Mas a "vergonha" é de quem? Do frentista ou da recepcionista que moram na periferia de uma grande cidade, acordando às 4 da manhã todo dia para chegar ao trabalho? Por que eles deveriam se sentir envergonhados? Eles não tiveram qualquer participação no processo. Não houve nenhum debate público no Brasil sobre os objetivos da Copa do Mundo, sobre quanto a sociedade estava disposta a gastar e o que queria em troca. Por anos, não havia sequer um lugar no Comitê Organizador Local para representantes eleitores pela sociedade (o que, por sinal, é um contraste gritante com a Copa da África do Sul, onde havia um envolvimento generalizado no governo). As pessoas não são porta-vozes das suas nações ou responsáveis por ações da classe dominante.

Infelizmente, todos os atrasos que afetaram a Copa do Mundo de 2014 eram previsíveis. O que não era nem um pouco previsível foi a reação do povo durante a Copa das Confederações, saindo às ruas em centenas, milhares, desafiando a noção que os brasileiros tinham – tinham, no passado – deles mesmos de ser um povo tão passivo a ponto de ser idiota.

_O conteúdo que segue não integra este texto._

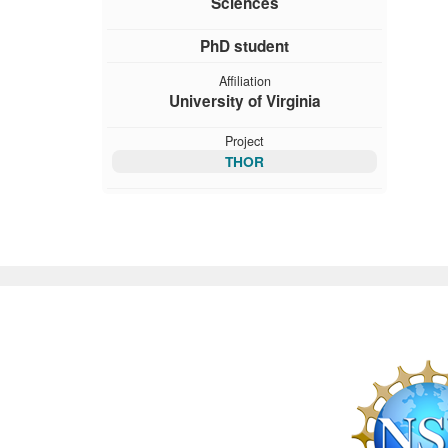
Sciences
PhD student
Affiliation
University of Virginia
Project
THOR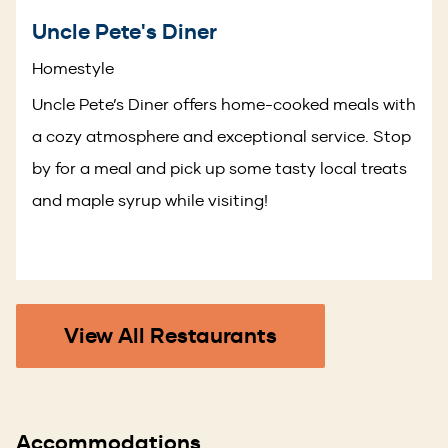
Uncle Pete's Diner
Homestyle
Uncle Pete’s Diner offers home-cooked meals with
a cozy atmosphere and exceptional service. Stop
by for a meal and pick up some tasty local treats
and maple syrup while visiting!
View All Restaurants
Accommodations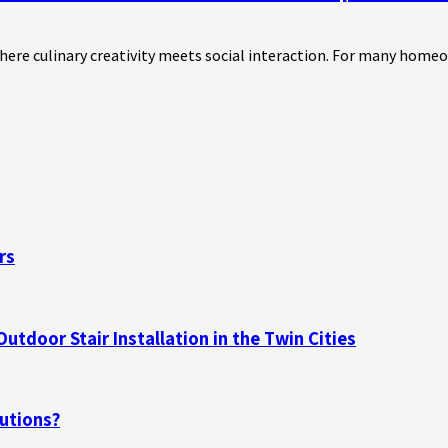
where culinary creativity meets social interaction. For many home
rs
tdoor Stair Installation in the Twin Cities
utions?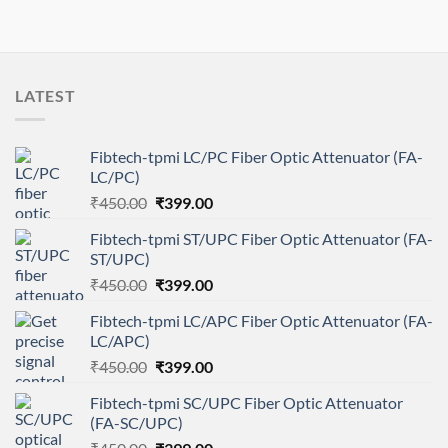
LATEST
Fibtech-tpmi LC/PC Fiber Optic Attenuator (FA-
LC/PC)
Original
Current
₹
450.00
₹
399.00
price
price
Fibtech-tpmi ST/UPC Fiber Optic Attenuator (FA-
was:
is:
ST/UPC)
₹450.00.
₹399.00.
Original
Current
₹
450.00
₹
399.00
price
price
Fibtech-tpmi LC/APC Fiber Optic Attenuator (FA-
was:
is:
LC/APC)
₹450.00.
₹399.00.
Original
Current
₹
450.00
₹
399.00
price
price
Fibtech-tpmi SC/UPC Fiber Optic Attenuator
was:
is:
(FA-SC/UPC)
₹450.00.
₹399.00.
Original
Current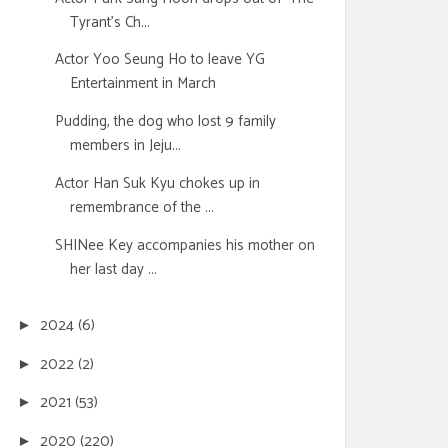
Tyrant's Ch...
Actor Yoo Seung Ho to leave YG
Entertainment in March
Pudding, the dog who lost 9 family
members in Jeju...
Actor Han Suk Kyu chokes up in
remembrance of the ...
SHINee Key accompanies his mother on
her last day ...
2024
(6)
►
2022
(2)
►
2021
(53)
►
2020
(220)
►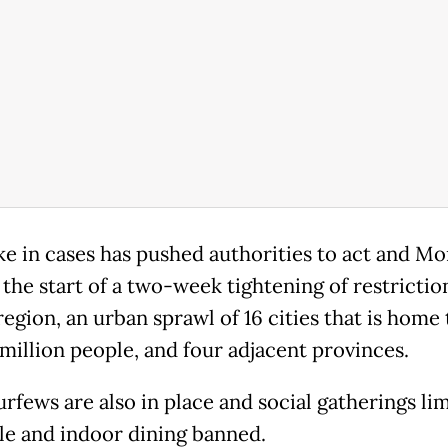
ke in cases has pushed authorities to act and M
the start of a two-week tightening of restriction
region, an urban sprawl of 16 cities that is home 
 million people, and four adjacent provinces.
rfews are also in place and social gatherings li
le and indoor dining banned.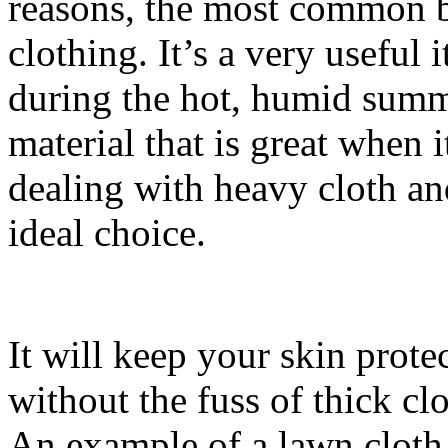
reasons, the most common be
clothing. It’s a very useful
during the hot, humid summe
material that is great when 
dealing with heavy cloth an
ideal choice.
It will keep your skin prote
without the fuss of thick clot
An example of a lawn cloth 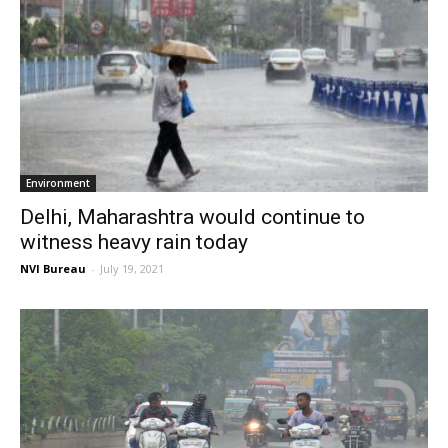
Environment
Delhi, Maharashtra would continue to
witness heavy rain today
NVI Bureau
-
July 19, 2021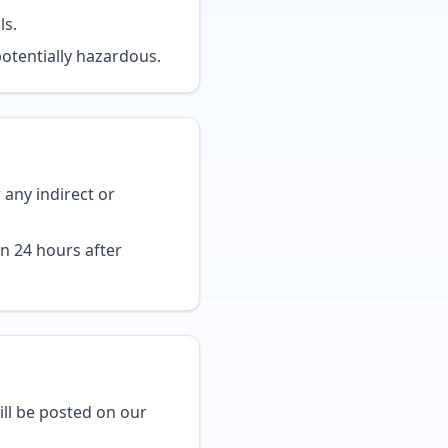
ls.
potentially hazardous.
r any indirect or
n 24 hours after
ll be posted on our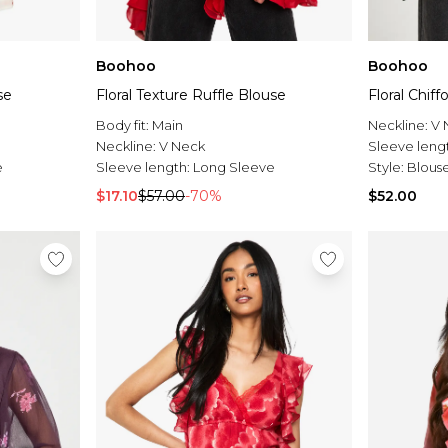
Boohoo
Boohoo
se
Floral Texture Ruffle Blouse
Floral Chif
Body fit:
Main
Neckline:
V 
Neckline:
V Neck
Sleeve leng
e
Sleeve length:
Long Sleeve
Style:
Blous
$17.10
$57.00
-70%
$52.00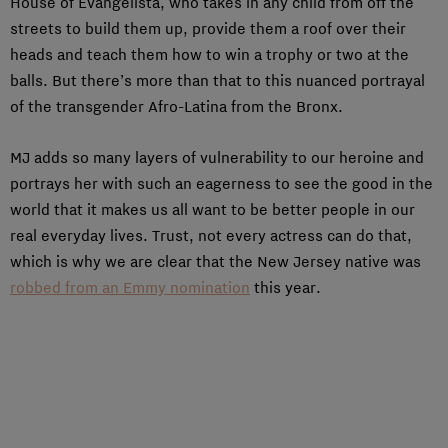
House of Evangelista, who takes in any child from off the
streets to build them up, provide them a roof over their
heads and teach them how to win a trophy or two at the
balls. But there’s more than that to this nuanced portrayal
of the transgender Afro-Latina from the Bronx.
MJ adds so many layers of vulnerability to our heroine and
portrays her with such an eagerness to see the good in the
world that it makes us all want to be better people in our
real everyday lives. Trust, not every actress can do that,
which is why we are clear that the New Jersey native was
robbed from an Emmy nomination
this year.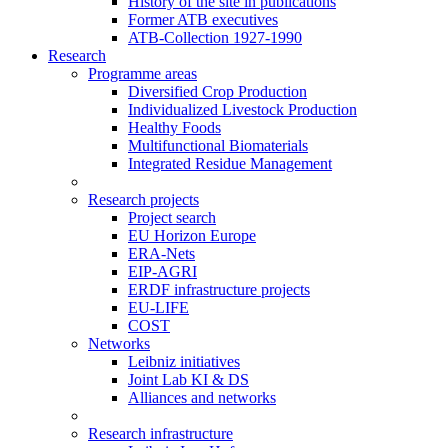
History of the site in publications
Former ATB executives
ATB-Collection 1927-1990
Research
Programme areas
Diversified Crop Production
Individualized Livestock Production
Healthy Foods
Multifunctional Biomaterials
Integrated Residue Management
Research projects
Project search
EU Horizon Europe
ERA-Nets
EIP-AGRI
ERDF infrastructure projects
EU-LIFE
COST
Networks
Leibniz initiatives
Joint Lab KI & DS
Alliances and networks
Research infrastructure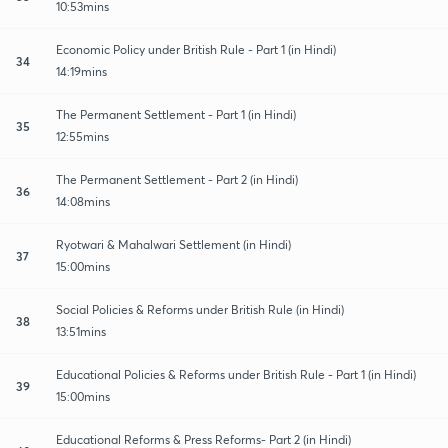
10:53mins
Economic Policy under British Rule - Part 1 (in Hindi)
34
14:19mins
The Permanent Settlement - Part 1 (in Hindi)
35
12:55mins
The Permanent Settlement - Part 2 (in Hindi)
36
14:08mins
Ryotwari & Mahalwari Settlement (in Hindi)
37
15:00mins
Social Policies & Reforms under British Rule (in Hindi)
38
13:51mins
Educational Policies & Reforms under British Rule - Part 1 (in Hindi)
39
15:00mins
Educational Reforms & Press Reforms- Part 2 (in Hindi)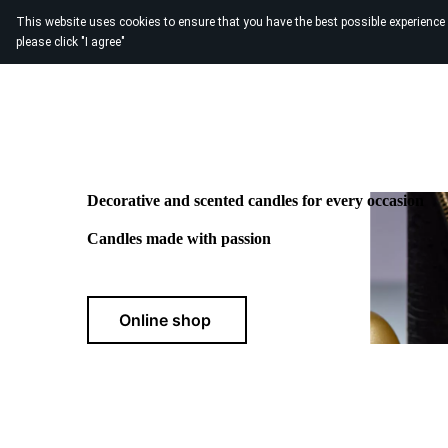
This website uses cookies to ensure that you have the best possible experience
please click "I agree"
Home
About us
Contact us
Decorative and scented candles for every occasion
Candles made with passion
Online shop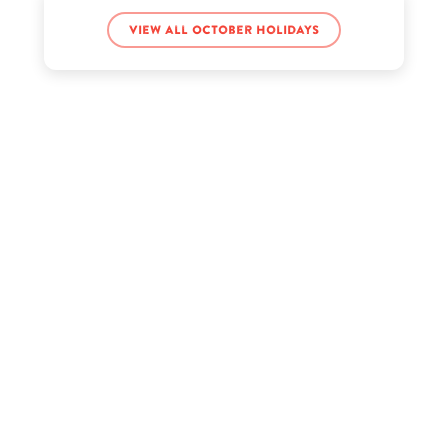
View all October holidays
Jerry Jones’s birthday
Jerry Rice’s birthday
Jimin’s birthday
Kate Walsh’s birthday
Kendra Bailey’s birthday
Kim Vanderhee’s birthday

O país estava mudando bem em frente aos nossos olhos. O Brasil que existia até maio de 2013 se foi para sempre. Ainda não está claro aonde isso vai nos levar em julho de 2014. Mas aqueles envolvidos na luta positiva para formar uma nova nação não estão passando vergonha. Estão passando para o mundo a visão de um Brasil alternativo, um Brasil mais justo e mais competente.